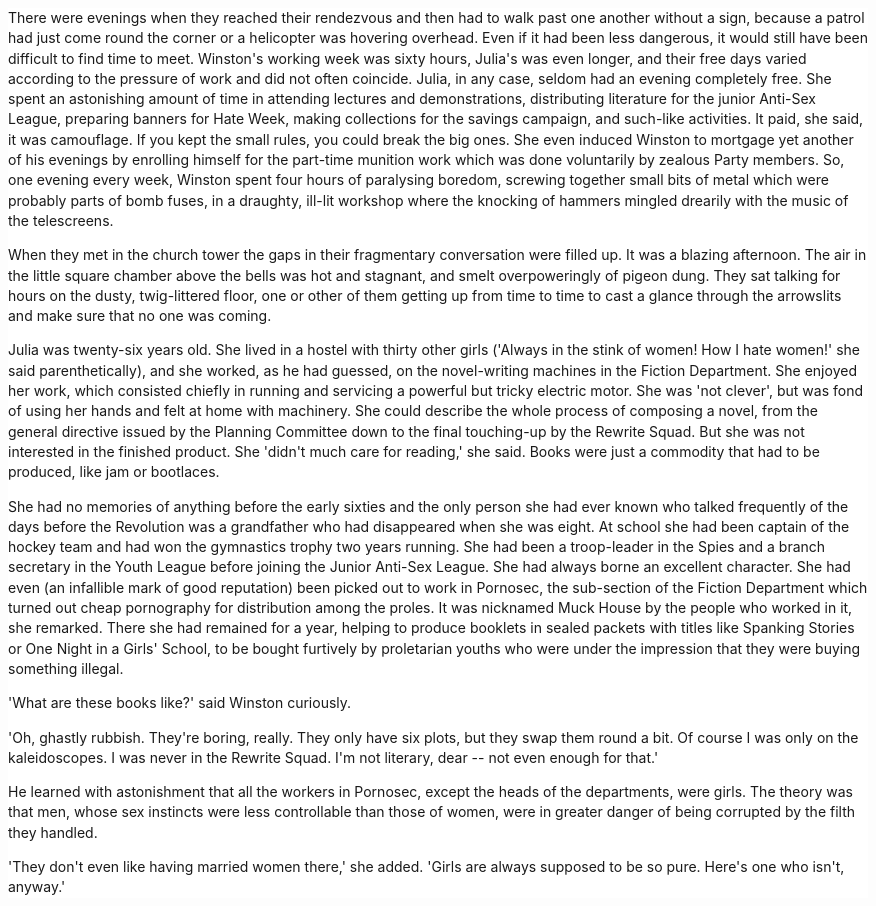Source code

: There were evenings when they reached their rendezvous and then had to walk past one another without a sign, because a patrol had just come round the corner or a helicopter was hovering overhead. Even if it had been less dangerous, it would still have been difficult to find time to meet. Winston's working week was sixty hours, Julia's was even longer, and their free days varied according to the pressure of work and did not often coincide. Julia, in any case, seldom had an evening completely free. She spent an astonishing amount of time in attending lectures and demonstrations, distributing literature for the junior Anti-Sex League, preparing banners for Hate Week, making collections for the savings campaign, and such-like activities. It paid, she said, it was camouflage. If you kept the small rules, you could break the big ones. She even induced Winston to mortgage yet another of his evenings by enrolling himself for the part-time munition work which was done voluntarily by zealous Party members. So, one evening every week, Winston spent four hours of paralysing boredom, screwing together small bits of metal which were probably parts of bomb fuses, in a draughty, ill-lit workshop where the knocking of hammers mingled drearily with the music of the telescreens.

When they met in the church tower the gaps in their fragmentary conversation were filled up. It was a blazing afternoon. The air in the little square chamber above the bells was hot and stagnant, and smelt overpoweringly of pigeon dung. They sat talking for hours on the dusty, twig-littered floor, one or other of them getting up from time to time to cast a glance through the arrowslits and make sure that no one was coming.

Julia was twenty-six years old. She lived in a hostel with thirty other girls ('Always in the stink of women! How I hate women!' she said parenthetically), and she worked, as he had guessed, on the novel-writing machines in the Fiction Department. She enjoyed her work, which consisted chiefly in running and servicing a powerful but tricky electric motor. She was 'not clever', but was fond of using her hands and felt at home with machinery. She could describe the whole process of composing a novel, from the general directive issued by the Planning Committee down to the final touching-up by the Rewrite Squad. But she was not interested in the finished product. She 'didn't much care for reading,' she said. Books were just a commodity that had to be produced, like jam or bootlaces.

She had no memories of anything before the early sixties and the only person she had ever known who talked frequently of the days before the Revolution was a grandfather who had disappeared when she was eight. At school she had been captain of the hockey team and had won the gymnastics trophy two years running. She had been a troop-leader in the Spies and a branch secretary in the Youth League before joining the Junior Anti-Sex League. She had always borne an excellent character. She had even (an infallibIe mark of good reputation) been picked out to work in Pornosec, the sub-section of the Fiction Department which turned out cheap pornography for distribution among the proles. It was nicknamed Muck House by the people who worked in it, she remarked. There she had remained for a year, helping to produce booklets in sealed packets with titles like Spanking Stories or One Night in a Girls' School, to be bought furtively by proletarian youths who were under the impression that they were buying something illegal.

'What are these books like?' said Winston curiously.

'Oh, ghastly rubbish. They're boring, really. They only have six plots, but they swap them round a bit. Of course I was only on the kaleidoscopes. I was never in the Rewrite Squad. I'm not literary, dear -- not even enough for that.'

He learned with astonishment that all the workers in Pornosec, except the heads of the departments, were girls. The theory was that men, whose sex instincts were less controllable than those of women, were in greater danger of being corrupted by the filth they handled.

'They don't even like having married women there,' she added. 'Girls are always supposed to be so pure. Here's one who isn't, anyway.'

> [What is expected]: The expected output is each entry given again word for word, with pictures dropped.

> [Problem solution]:
Source code

: There were evenings when they reached their rendezvous and then had to walk past one another without a sign, because a patrol had just come round the corner or a helicopter was hovering overhead. Even if it had been less dangerous, it would still have been difficult to find time to meet. Winston's working week was sixty hours, Julia's was even longer, and their free days varied according to the pressure of work and did not often coincide. Julia, in any case, seldom had an evening completely free. She spent an astonishing amount of time in attending lectures and demonstrations, distributing literature for the junior Anti-Sex League, preparing banners for Hate Week, making collections for the savings campaign, and such-like activities. It paid, she said, it was camouflage. If you kept the small rules, you could break the big ones. She even induced Winston to mortgage yet another of his evenings by enrolling himself for the part-time munition work which was done voluntarily by zealous Party members. So, one evening every week, Winston spent four hours of paralysing boredom, screwing together small bits of metal which were probably parts of bomb fuses, in a draughty, ill-lit workshop where the knocking of hammers mingled drearily with the music of the telescreens.

When they met in the church tower the gaps in their fragmentary conversation were filled up. It was a blazing afternoon. The air in the little square chamber above the bells was hot and stagnant, and smelt overpoweringly of pigeon dung. They sat talking for hours on the dusty, twig-littered floor, one or other of them getting up from time to time to cast a glance through the arrowslits and make sure that no one was coming.

Julia was twenty-six years old. She lived in a hostel with thirty other girls ('Always in the stink of women! How I hate women!' she said parenthetically), and she worked, as he had guessed, on the novel-writing machines in the Fiction Department. She enjoyed her work, which consisted chiefly in running and servicing a powerful but tricky electric motor. She was 'not clever', but was fond of using her hands and felt at home with machinery. She could describe the whole process of composing a novel, from the general directive issued by the Planning Committee down to the final touching-up by the Rewrite Squad. But she was not interested in the finished product. She 'didn't much care for reading,' she said. Books were just a commodity that had to be produced, like jam or bootlaces.

She had no memories of anything before the early sixties and the only person she had ever known who talked frequently of the days before the Revolution was a grandfather who had disappeared when she was eight. At school she had been captain of the hockey team and had won the gymnastics trophy two years running. She had been a troop-leader in the Spies and a branch secretary in the Youth League before joining the Junior Anti-Sex League. She had always borne an excellent character. She had even (an infallibIe mark of good reputation) been picked out to work in Pornosec, the sub-section of the Fiction Department which turned out cheap pornography for distribution among the proles. It was nicknamed Muck House by the people who worked in it, she remarked. There she had remained for a year, helping to produce booklets in sealed packets with titles like Spanking Stories or One Night in a Girls' School, to be bought furtively by proletarian youths who were under the impression that they were buying something illegal.

'What are these books like?' said Winston curiously.

'Oh, ghastly rubbish. They're boring, really. They only have six plots, but they swap them round a bit. Of course I was only on the kaleidoscopes. I was never in the Rewrite Squad. I'm not literary, dear -- not even enough for that.'

He learned with astonishment that all the workers in Pornosec, except the heads of the departments, were girls. The theory was that men, whose sex instincts were less controllable than those of women, were in greater danger of being corrupted by the filth they handled.

'They don't even like having married women there,' she added. 'Girls are always supposed to be so pure. Here's one who isn't, anyway.'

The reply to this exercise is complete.